| Aim of the task |
Go over the data and work out how many lines include the word "exigences". Give that number only.

Extracted entries Start Marker

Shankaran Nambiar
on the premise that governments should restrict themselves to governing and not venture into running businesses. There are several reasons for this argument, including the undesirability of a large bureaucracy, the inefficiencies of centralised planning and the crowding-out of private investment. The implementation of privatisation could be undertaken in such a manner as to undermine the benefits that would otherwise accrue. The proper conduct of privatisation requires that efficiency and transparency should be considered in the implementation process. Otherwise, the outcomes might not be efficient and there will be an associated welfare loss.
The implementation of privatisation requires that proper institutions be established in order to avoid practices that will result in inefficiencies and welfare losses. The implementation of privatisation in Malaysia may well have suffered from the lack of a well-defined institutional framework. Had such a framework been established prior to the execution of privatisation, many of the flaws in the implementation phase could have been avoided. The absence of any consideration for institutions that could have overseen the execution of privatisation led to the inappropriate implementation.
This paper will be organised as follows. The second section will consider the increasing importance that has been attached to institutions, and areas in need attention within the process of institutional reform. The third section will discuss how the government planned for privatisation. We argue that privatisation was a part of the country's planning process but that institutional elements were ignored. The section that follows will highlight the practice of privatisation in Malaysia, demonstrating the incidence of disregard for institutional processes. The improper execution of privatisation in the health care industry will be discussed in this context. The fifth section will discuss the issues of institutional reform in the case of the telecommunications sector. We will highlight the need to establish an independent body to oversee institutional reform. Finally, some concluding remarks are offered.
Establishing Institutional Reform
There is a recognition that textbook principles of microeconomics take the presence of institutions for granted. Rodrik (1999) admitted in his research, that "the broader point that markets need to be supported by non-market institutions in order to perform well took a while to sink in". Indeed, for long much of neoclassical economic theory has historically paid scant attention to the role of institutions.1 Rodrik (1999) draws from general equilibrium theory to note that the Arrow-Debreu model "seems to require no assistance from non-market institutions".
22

Extracted entries End Marker
Extracted entries Start Marker

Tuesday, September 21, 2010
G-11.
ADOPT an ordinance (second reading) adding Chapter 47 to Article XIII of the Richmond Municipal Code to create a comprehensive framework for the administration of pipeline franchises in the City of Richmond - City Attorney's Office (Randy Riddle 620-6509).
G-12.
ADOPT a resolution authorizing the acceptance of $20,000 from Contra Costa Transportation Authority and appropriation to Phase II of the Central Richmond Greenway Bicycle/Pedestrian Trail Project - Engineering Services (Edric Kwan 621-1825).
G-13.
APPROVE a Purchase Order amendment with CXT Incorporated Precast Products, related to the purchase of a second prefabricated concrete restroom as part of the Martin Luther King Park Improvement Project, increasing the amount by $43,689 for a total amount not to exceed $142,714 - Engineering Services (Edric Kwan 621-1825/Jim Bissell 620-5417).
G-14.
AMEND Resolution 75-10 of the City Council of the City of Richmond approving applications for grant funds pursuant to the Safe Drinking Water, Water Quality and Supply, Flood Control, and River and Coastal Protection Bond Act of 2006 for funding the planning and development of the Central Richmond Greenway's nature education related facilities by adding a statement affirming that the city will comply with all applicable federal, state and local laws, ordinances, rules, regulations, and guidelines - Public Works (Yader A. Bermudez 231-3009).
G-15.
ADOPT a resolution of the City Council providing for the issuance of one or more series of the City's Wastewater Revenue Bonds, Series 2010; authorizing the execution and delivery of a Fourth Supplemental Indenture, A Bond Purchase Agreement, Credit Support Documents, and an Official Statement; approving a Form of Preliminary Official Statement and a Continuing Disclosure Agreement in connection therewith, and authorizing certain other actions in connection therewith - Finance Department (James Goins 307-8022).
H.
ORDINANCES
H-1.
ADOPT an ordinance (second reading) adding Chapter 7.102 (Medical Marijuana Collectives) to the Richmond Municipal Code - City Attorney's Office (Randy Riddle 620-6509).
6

Extracted entries End Marker
Extracted entries Start Marker

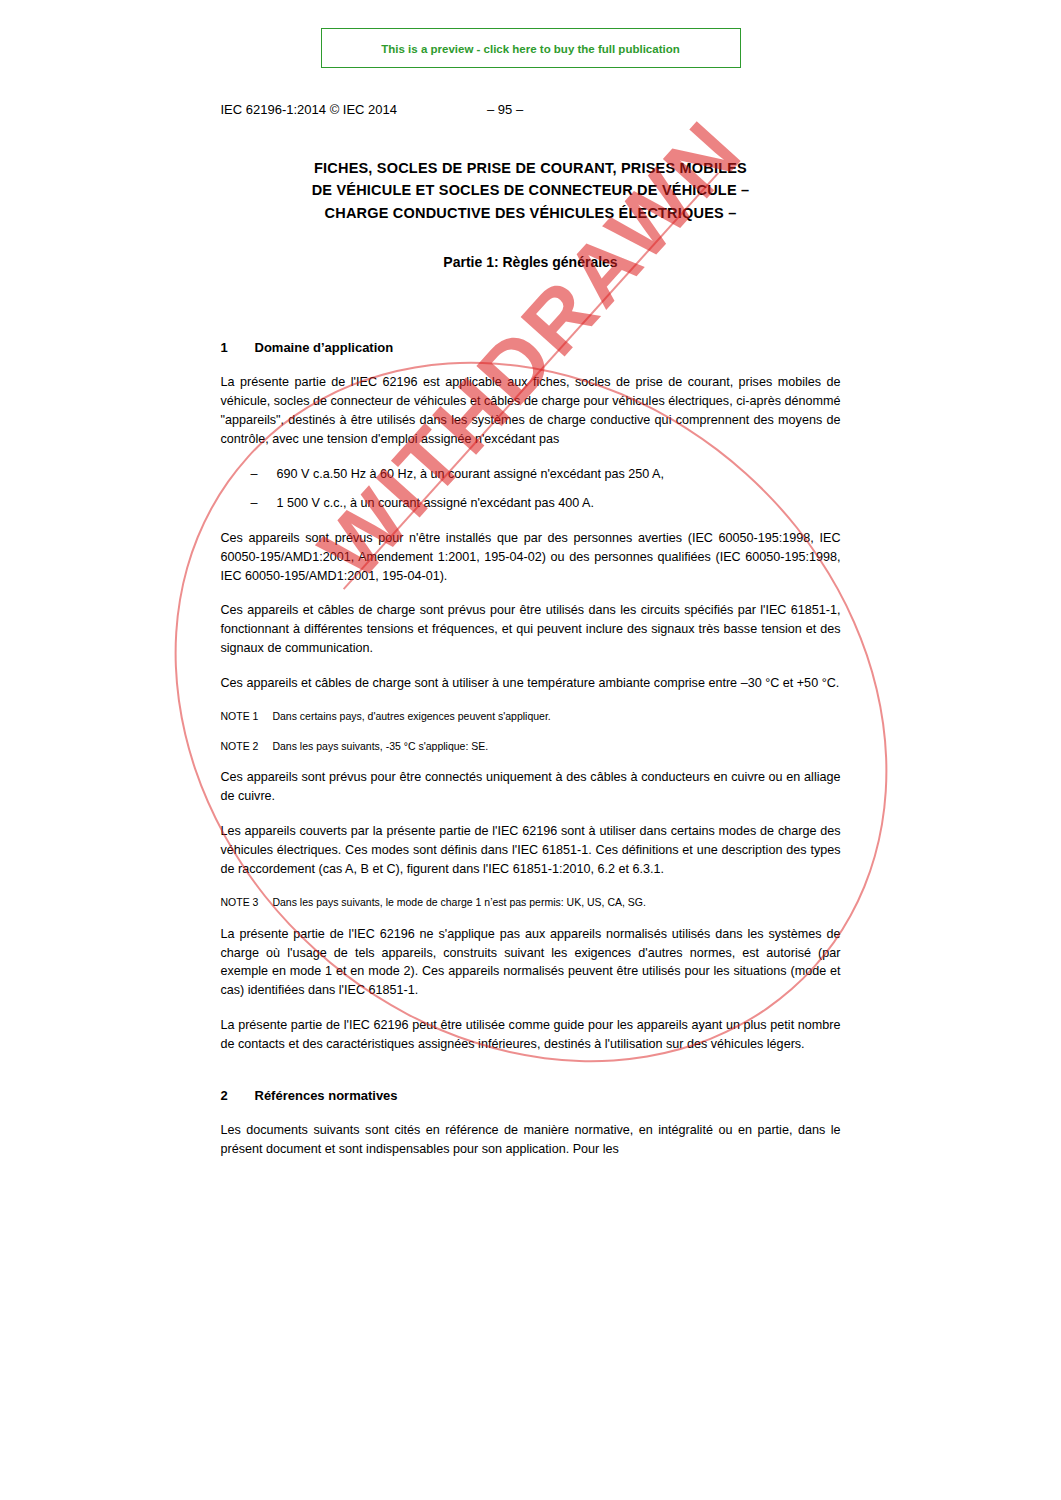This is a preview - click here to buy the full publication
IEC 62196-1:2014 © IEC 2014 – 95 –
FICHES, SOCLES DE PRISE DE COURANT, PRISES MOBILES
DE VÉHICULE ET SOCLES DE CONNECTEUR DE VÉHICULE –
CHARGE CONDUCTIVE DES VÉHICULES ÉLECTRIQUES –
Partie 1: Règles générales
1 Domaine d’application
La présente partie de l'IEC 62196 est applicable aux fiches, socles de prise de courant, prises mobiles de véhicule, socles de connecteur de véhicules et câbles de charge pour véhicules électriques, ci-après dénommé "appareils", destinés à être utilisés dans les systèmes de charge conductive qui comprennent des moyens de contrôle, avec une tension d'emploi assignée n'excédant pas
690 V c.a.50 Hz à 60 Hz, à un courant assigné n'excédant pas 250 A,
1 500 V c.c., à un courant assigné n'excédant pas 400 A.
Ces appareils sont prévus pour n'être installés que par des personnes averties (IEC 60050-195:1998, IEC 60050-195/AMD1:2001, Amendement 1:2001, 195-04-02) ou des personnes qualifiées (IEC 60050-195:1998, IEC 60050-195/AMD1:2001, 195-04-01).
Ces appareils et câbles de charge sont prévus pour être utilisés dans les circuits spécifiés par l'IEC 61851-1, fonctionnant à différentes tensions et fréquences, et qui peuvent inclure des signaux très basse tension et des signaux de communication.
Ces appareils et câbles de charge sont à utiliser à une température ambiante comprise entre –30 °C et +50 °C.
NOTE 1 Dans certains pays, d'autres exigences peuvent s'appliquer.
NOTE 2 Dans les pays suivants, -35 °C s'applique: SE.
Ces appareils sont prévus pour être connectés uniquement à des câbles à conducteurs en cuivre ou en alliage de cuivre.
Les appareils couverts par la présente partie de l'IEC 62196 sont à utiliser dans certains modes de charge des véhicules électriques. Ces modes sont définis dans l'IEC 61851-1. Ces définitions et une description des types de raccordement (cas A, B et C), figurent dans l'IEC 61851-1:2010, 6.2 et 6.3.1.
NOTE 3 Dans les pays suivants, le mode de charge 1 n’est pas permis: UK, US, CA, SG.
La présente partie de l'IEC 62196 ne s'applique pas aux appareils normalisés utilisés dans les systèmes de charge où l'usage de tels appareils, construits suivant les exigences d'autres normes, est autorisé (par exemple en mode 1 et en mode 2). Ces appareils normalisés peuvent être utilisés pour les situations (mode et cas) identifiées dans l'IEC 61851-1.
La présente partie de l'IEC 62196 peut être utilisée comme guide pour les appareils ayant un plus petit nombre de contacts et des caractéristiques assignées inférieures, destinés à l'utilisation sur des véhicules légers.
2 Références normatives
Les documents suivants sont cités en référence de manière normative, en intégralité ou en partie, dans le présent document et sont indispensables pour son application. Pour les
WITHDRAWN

Extracted entries End Marker

| Task result |
2